What is required: Transcribe the text lines from each of the entries below, keeping every line exactly as it appears. Leave the pictures out of your answer.

━━━

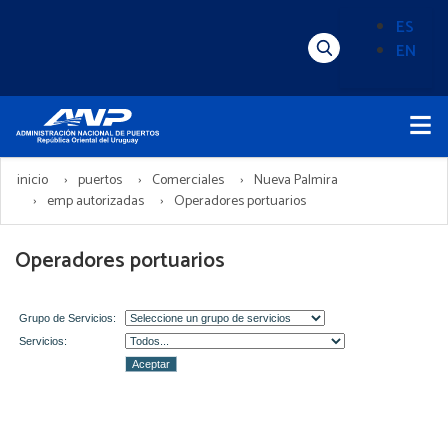
Pasar
ES
al
EN
Menú
Alternado
contenido
Superior
de
principal
Menú
idioma
Principal
(Content)
inicio
puertos
Comerciales
Nueva Palmira
emp autorizadas
Operadores portuarios
Operadores portuarios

━━━

Answer section:
Pasar
ES
al
EN
Menú
Alternado
contenido
Superior
de
principal
Menú
idioma
Principal
(Content)
inicio
puertos
Comerciales
Nueva Palmira
emp autorizadas
Operadores portuarios
Operadores portuarios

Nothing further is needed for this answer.